Abstract
Objectives
Crime diversity is a measure of the variety of criminal offenses in a local environment, similar to ecological diversity. While crime diversity distributions have been explained via neutral models, to date the environmental and social mechanisms behind crime diversity have not been investigated. Building on recent work demonstrating that crime rates can be inferred from street level imagery with neural network computer vision models, in this paper we consider the task of inferring crime diversity through street level imagery.
Methods
We use the Google Vision API, a deep learning image tagging service, to extract objects from sampled Google Street View (GSV) images in each census block of Los Angeles.

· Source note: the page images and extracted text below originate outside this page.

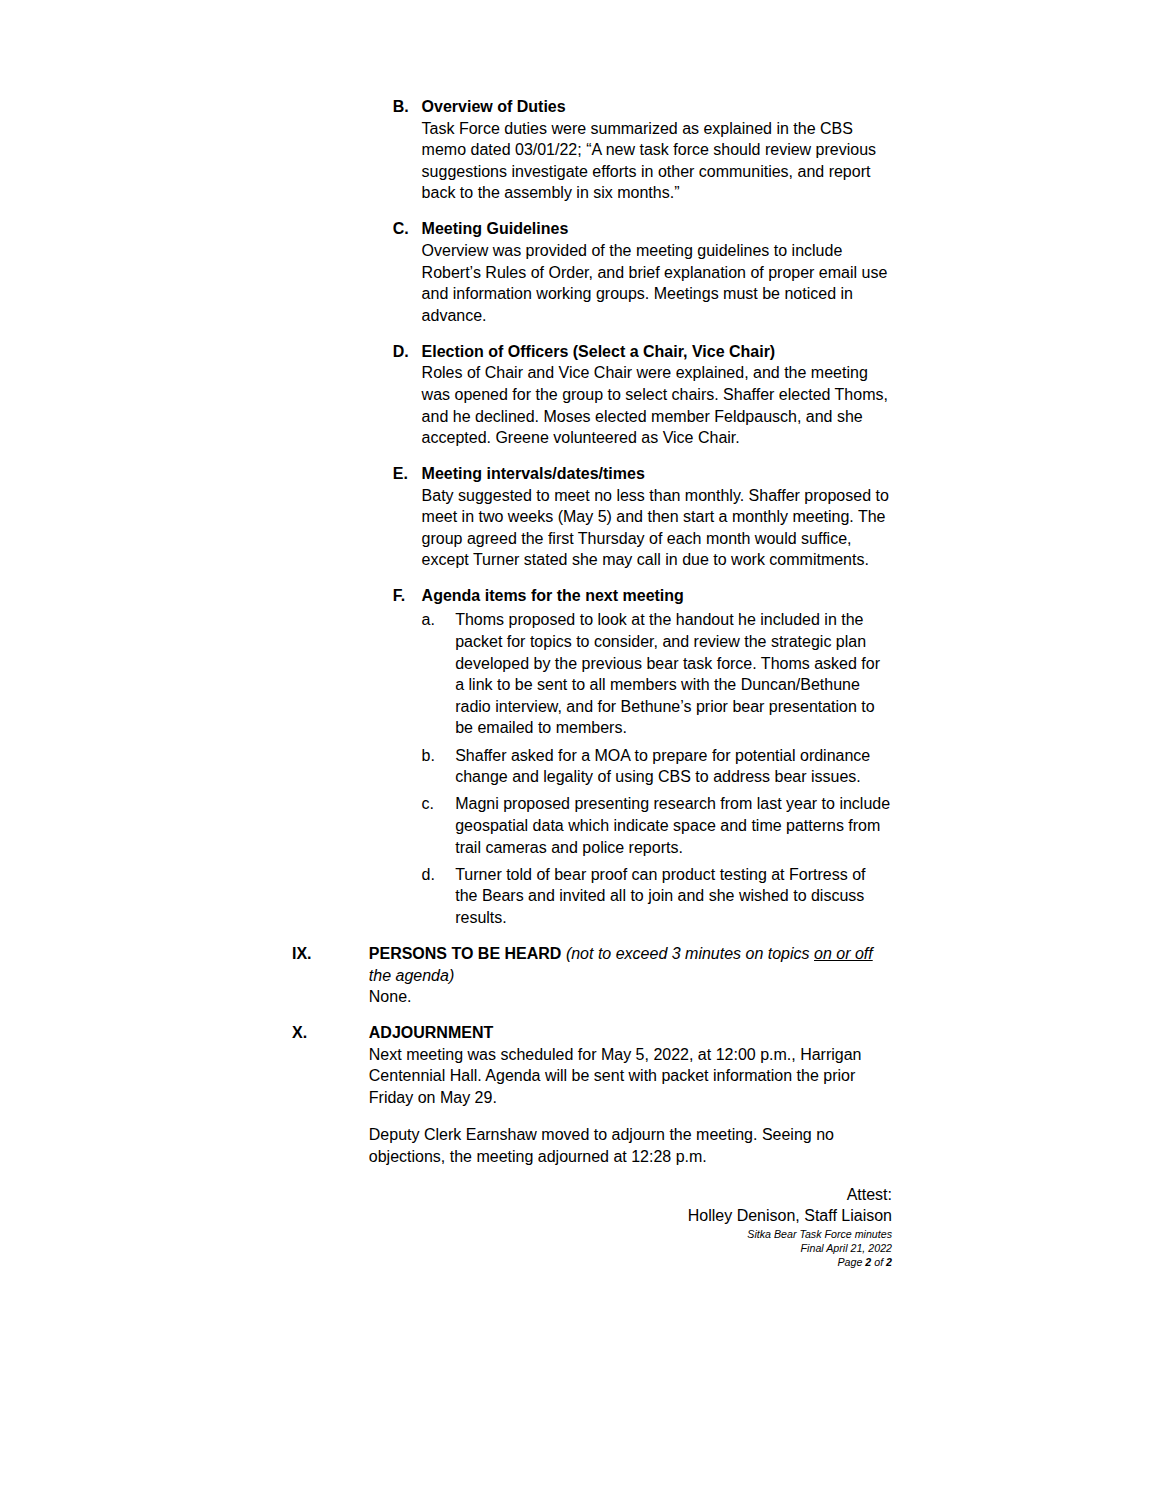B. Overview of Duties
Task Force duties were summarized as explained in the CBS memo dated 03/01/22; “A new task force should review previous suggestions investigate efforts in other communities, and report back to the assembly in six months.”
C. Meeting Guidelines
Overview was provided of the meeting guidelines to include Robert’s Rules of Order, and brief explanation of proper email use and information working groups. Meetings must be noticed in advance.
D. Election of Officers (Select a Chair, Vice Chair)
Roles of Chair and Vice Chair were explained, and the meeting was opened for the group to select chairs. Shaffer elected Thoms, and he declined. Moses elected member Feldpausch, and she accepted. Greene volunteered as Vice Chair.
E. Meeting intervals/dates/times
Baty suggested to meet no less than monthly. Shaffer proposed to meet in two weeks (May 5) and then start a monthly meeting. The group agreed the first Thursday of each month would suffice, except Turner stated she may call in due to work commitments.
F. Agenda items for the next meeting
a. Thoms proposed to look at the handout he included in the packet for topics to consider, and review the strategic plan developed by the previous bear task force. Thoms asked for a link to be sent to all members with the Duncan/Bethune radio interview, and for Bethune’s prior bear presentation to be emailed to members.
b. Shaffer asked for a MOA to prepare for potential ordinance change and legality of using CBS to address bear issues.
c. Magni proposed presenting research from last year to include geospatial data which indicate space and time patterns from trail cameras and police reports.
d. Turner told of bear proof can product testing at Fortress of the Bears and invited all to join and she wished to discuss results.
IX.
PERSONS TO BE HEARD (not to exceed 3 minutes on topics on or off the agenda)
None.
X.
ADJOURNMENT
Next meeting was scheduled for May 5, 2022, at 12:00 p.m., Harrigan Centennial Hall. Agenda will be sent with packet information the prior Friday on May 29.
Deputy Clerk Earnshaw moved to adjourn the meeting. Seeing no objections, the meeting adjourned at 12:28 p.m.
Attest:
Holley Denison, Staff Liaison
Sitka Bear Task Force minutes
Final April 21, 2022
Page 2 of 2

For each census block we then compute indices for (1) object diversity, (2) diversity related to commonly employed census variables, and (3) crime diversity from reports provided by the Los Angeles Police Department. We then build ordinary least squares and geographically weighted regression models to explain crime diversity as a function of environmental diversity, population diversity, and population size.
Results
We show that crime diversity arises via a combination of environmental diversity (as measured through street view object diversity), household diversity (as measured through the census), and population size. Population size and area of the census block both lend credence to the neutral model proposed by Brantingham for crime diversity. However, environmental and demographic diversity combined play an equally important role in explaining variation in crime diversity.
Conclusions
Our study has two primary implications for research on crime and place. First, Google Street View (via the Google Vision API) can provide important, cost-effective empirical insights to best understand distinct geographic environments of crime. Second, environmental diversity, as measured by image tagging in GSV, was observed to be more predictive of crime diversity (variety of crime types) than commonly used census measures.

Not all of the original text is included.